A body camera that has been marketed specifically for official police use has been found shipping devices with pre-installed malware known as the Conficker worm.

Jarrett Pavao, owner if iPower Technologies is the one who discovered the malware and still hasn’t heard back from Martel Electronics of California, the makers of the Martel Frontline Camera. Last week Pavao purchased two of the $499 body cameras and was nothing but appalled at what he found upon plugging them in.

“We plugged the first one in, and our antivirus and firewall went nuts detecting Conficker,” Pavao said. “We thought it was a false positive, that there was no way a new camera would have this embedded in it. We submitted the sample to VirusTotal and was run through 40 filters, all of them said it was Conficker. We said ‘This is crazy.’”

Pavao then decided to test the second camera on a virtual machine in a lab setting while running Wireshark, a network sniffer that allows you to monitor what is going on that specific network.

“Out of the box it started hitting other machines on our lab network, breaking into network shares, trying brute-force attacks,” Pavao explained. “It reached out to IPs in China and Brazil as well.”

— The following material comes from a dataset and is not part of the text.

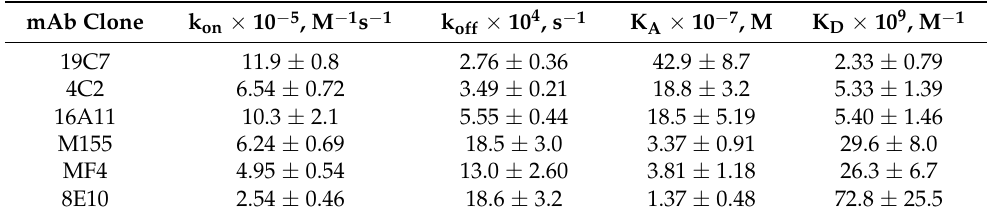
Table 1. Equilibrium and kinetic constants calculated for different clones of mAb to cTnI used as a capture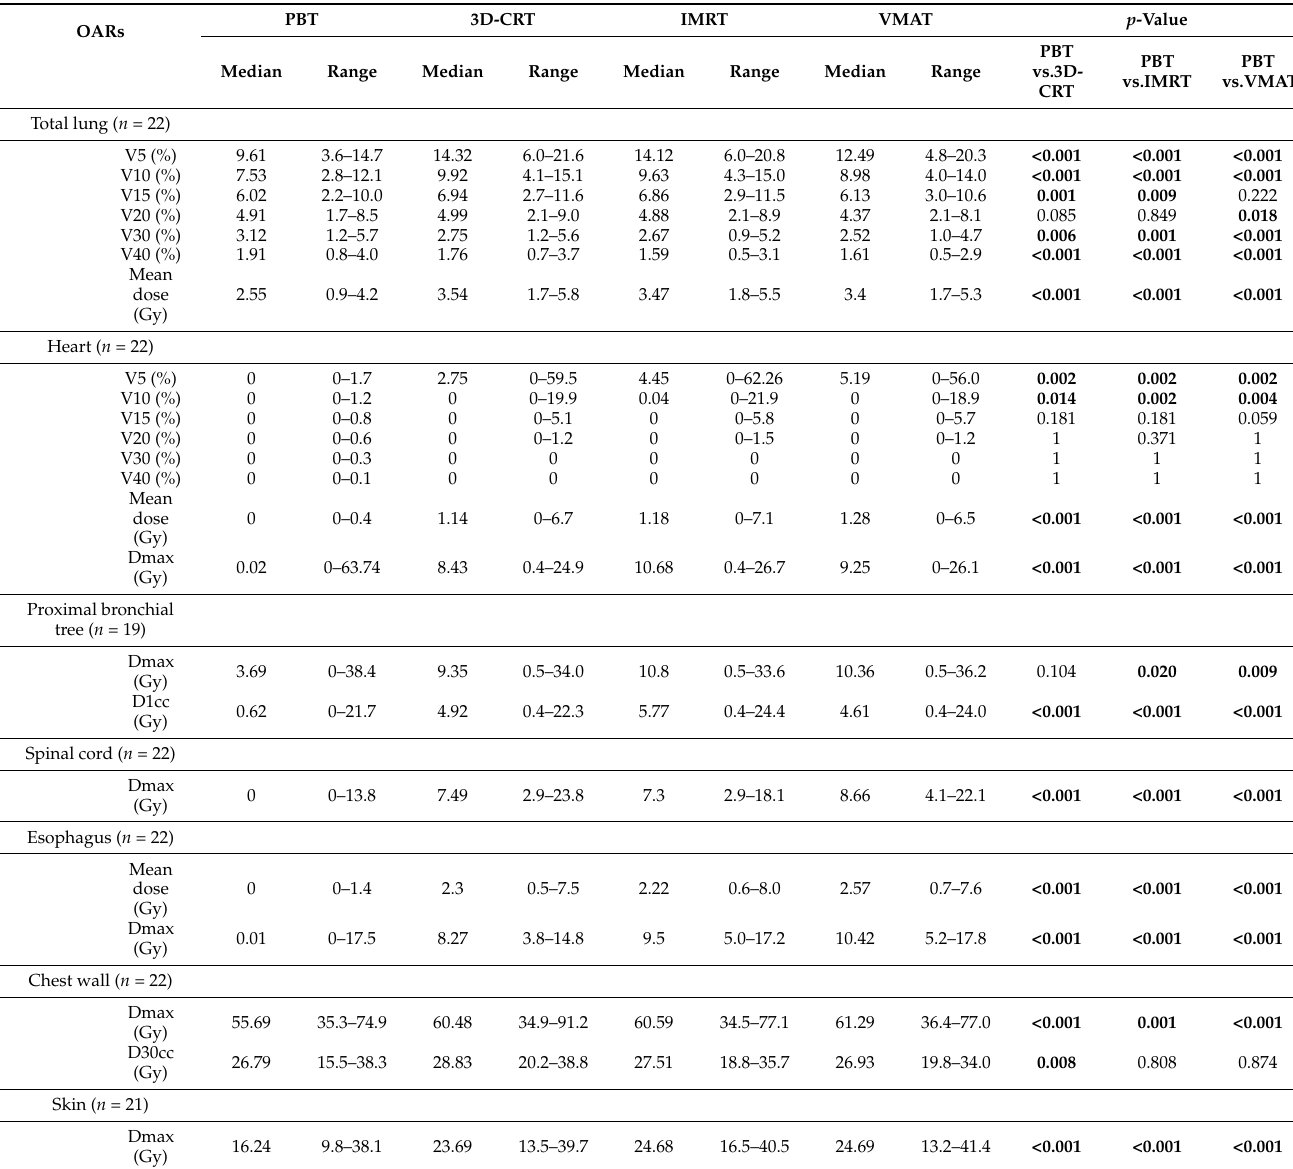
Table 4. Summary and comparison of the dosimetric parameters of tumors located close to the chest wall (60 CGE/4 fx =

Pavao recorded his findings alongside the full Wireshark rundown in hopes of getting in contact with the company. After reaching out via email and phone call, Pavao was assisted by a low-level support tech, but the manufacturer, who has been in business for over three decades, still did no believe Pavao.

“They said: ‘There’s no way this can happen,” Pavao explained. “They didn’t think there was any software in the camera.”

Martel actually ships its software on a separate CD that allows body camera owners to transfer files between the camera and PC. Pavao tried explaining to the company that the problem stemmed from software embed within the body camera itself.

“Martel claims they make all their cameras themselves,” Pavao said. “But I’ve got to guess it has something to do with the storage media in the cameras. They’re probably made somewhere with no quality control.”

This isn’t the first time we’ve seen pre-infected hardware shipped by manufactures, however it is entirely possible that the hardware was intercepted during shipment and infected in hopes of compromising a specific target. But given that the infection was Conficker, a seven-year-old piece of malware that has since been contained, this is likely not so sinister.

“Probably the storage medium in these things, wherever they’re sourcing parts from, was loaded with the virus for so long and now it’s in these cameras,” Pavao speculated.

Conficker debuted itself in 2008 and managed to shake security researchers on April Fool’s day 2009 with a massive update that caused panic among many. As it turned out, the update pushed was just a new configuration for its command-and-control infrastructure. Regardless, Conficker made its mark as an aggressive network-based malware that was primarily used to steal credentials, exploit Windows vulnerabilities and move through the network via shared network drives. Years ago Microsoft patched the exploit Conficker worm was abusing, however for a long time after the malware continued to try and exploit unpatched systems.

“If products are being produced in offshore locations, what responsibilities lie with the manufacturer to guarantee our safety? Ultimately, the public has to understand that pretty much any device we use today that connects to the Internet or a computer, has the potential to be compromised,” Pavao wrote in his blog post published last week. “This discovery has a huge impact, as these devices are being shipped every day to our law enforcement agencies.”

Martel Electronics of California has kept complete silence on topic, denying all media inquiries, however we will keep you updated as the story unfolds.